Poster
in
Workshop: Workshop on Theory of Mind in Communicating Agents
The Neuro-Symbolic Inverse Planning Engine (NIPE): Modeling probabilistic social inferences from linguistic inputs
Lance Ying · Katie Collins · Megan Wei · Cedegao Zhang · Tan Zhi-Xuan · Adrian Weller · Josh Tenenbaum · Catherine Wong
Keywords: [ theory of mind ] [ large language models ] [ goal inference ] [ social reasoning ] [ semantic parsing ] [ Inverse Planning ]

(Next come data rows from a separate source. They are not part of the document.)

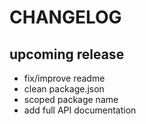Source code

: # CHANGELOG

## upcoming release

- fix/improve readme
- clean package.json
- scoped package name
- add full API documentation
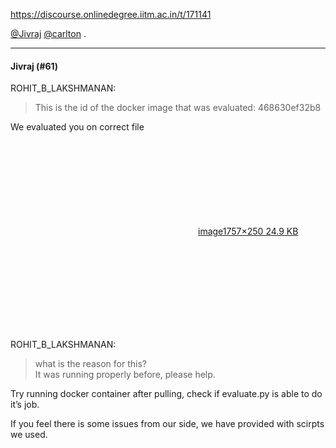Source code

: https://discourse.onlinedegree.iitm.ac.in/t/171141

<a class="mention" href="/u/jivraj">@Jivraj</a> <a class="mention" href="/u/carlton">@carlton</a> .</p><hr>

<h4>Jivraj (#61)</h4>
<aside class="quote group-ds-students" data-post="54" data-topic="171141" data-username="ROHIT_B_LAKSHMANAN">
<div class="title">
<div class="quote-controls"></div>
 ROHIT_B_LAKSHMANAN:</div>
<blockquote>
<p>This is the id of the docker image that was evaluated: 468630ef32b8</p>
</blockquote>
</aside>
<p>We evaluated you on correct file</p>
<p><div class="lightbox-wrapper"><a class="lightbox" data-download-href="/uploads/short-url/uI24JOoUGpaMo1DE4B3RCtyoavI.png?dl=1" href="https://europe1.discourse-cdn.com/flex013/uploads/iitm/original/3X/d/7/d73b7915b1fb24bc215068e0695616f82f122f96.png" rel="noopener nofollow ugc" title="image"><div class="meta"><svg aria-hidden="true" class="fa d-icon d-icon-far-image svg-icon"><use href="#far-image"></use></svg><span class="filename">image</span><span class="informations">1757×250 24.9 KB</span><svg aria-hidden="true" class="fa d-icon d-icon-discourse-expand svg-icon"><use href="#discourse-expand"></use></svg></div></a></div></p>
<aside class="quote group-ds-students" data-post="54" data-topic="171141" data-username="ROHIT_B_LAKSHMANAN">
<div class="title">
<div class="quote-controls"></div>
 ROHIT_B_LAKSHMANAN:</div>
<blockquote>
<p>what is the reason for this?<br/>
It was running properly before, please help.</p>
</blockquote>
</aside>
<p>Try running docker container after pulling, check if evaluate.py is able to do it’s job.</p>
<p>If you feel there is some issues from our side, we have provided with scirpts we used.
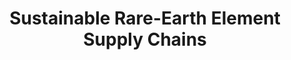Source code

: ---
layout: mdpage
title: Sustainable Rare-Earth Element Supply Chains
image: assets/images/ree.jpg
description: 'Securing our Technological Future'
nav-menu: false
show_tile: false
banner_color: style5
---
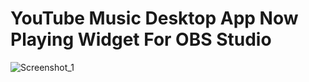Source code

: # YouTube Music Desktop App Now Playing Widget For OBS Studio
![Screenshot_1](https://user-images.githubusercontent.com/35993608/123556777-cc24e100-d795-11eb-8389-1ec04f3cbfa7.png)
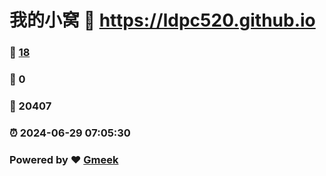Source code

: # 我的小窝 :link: https://ldpc520.github.io 
### :page_facing_up: [18](https://ldpc520.github.io/tag.html) 
### :speech_balloon: 0 
### :hibiscus: 20407 
### :alarm_clock: 2024-06-29 07:05:30 
### Powered by :heart: [Gmeek](https://github.com/Meekdai/Gmeek)
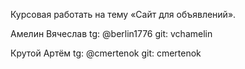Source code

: Курсовая работать на тему «Сайт для объявлений».

Амелин Вячеслав tg: @berlin1776 
                git: vchamelin

Крутой Артём tg: @cmertenok 
             git: cmertenok

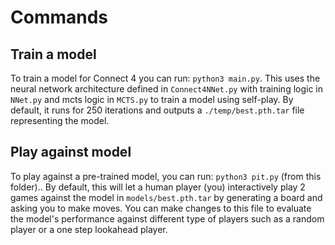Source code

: # Commands

## Train a model

To train a model for Connect 4 you can run: `python3 main.py`. This uses the neural network architecture defined in `Connect4NNet.py` with training logic in `NNet.py` and mcts logic in `MCTS.py` to train a model using self-play. By default, it runs for 250 iterations and outputs a `./temp/best.pth.tar` file representing the model.

## Play against model

To play against a pre-trained model, you can run: `python3 pit.py` (from this folder).. By default, this will let a human player (you) interactively play 2 games against the model in `models/best.pth.tar` by generating a board and asking you to make moves. You can make changes to this file to evaluate the model's performance against different type of players such as a random player or a one step lookahead player.
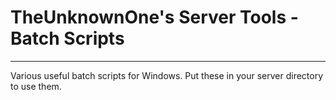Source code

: # TheUnknownOne's Server Tools - Batch Scripts***Various useful batch scripts for Windows. Put these in your server directory to use them.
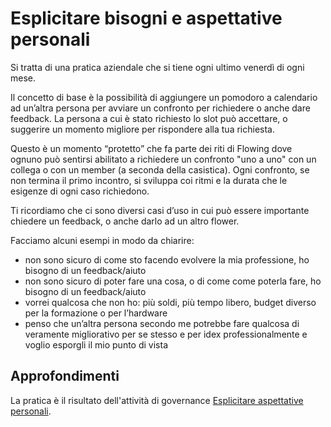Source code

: # Esplicitare bisogni e aspettative personali

Si tratta di una pratica aziendale che si tiene ogni ultimo venerdì di ogni mese.

Il concetto di base è la possibilità di aggiungere un pomodoro a calendario ad un’altra persona per avviare un confronto per richiedere o anche dare feedback. La persona a cui è stato richiesto lo slot può accettare, o suggerire un momento migliore per rispondere alla tua richiesta.

Questo è un momento “protetto” che fa parte dei riti di Flowing dove ognuno può sentirsi abilitato a richiedere un confronto "uno a uno" con un collega o con un member (a seconda della casistica). Ogni confronto, se non termina il primo incontro, si sviluppa coi ritmi e la durata che le esigenze di ogni caso richiedono.

Ti ricordiamo che ci sono diversi casi d’uso in cui può essere importante chiedere un feedback, o anche darlo ad un altro flower.

Facciamo alcuni esempi in modo da chiarire:

* non sono sicuro di come sto facendo evolvere la mia professione, ho bisogno di un feedback/aiuto
* non sono sicuro di poter fare una cosa, o di come come poterla fare, ho bisogno di un feedback/aiuto
* vorrei qualcosa che non ho: più soldi, più tempo libero, budget diverso per la formazione o per l’hardware
* penso che un’altra persona secondo me potrebbe fare qualcosa di veramente migliorativo per se stesso e per idex professionalmente e voglio esporgli il mio punto di vista

## Approfondimenti

La pratica è il risultato dell'attività di governance [Esplicitare aspettative personali](https://docs.google.com/document/d/1hwiDpn-L_RJDclnLEP3ZHGjn2yJCm6A7Pty-JcMAzMw/edit?ts=5ab21daf ).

Human beings are social creatures. We routinely reason about other agents, and a crucial component of this social reasoning is inferring people's goals as we learn about their actions. In many settings, we can perform intuitive but reliable goal inference from language descriptions of agents, actions, and the background environments. In this paper, we study this process of language driving and influencing social reasoning in a probabilistic goal inference domain. We propose a neuro-symbolic model that carries out goal inference from linguistic inputs of agent scenarios. The "neuro" part is a large language model (LLM) that translates language descriptions to code representations, and the "symbolic" part is a Bayesian inverse planning engine. To test our model, we design and run a human experiment on a linguistic goal inference task. Our model closely matches human response patterns and better predicts human judgements than using an LLM alone.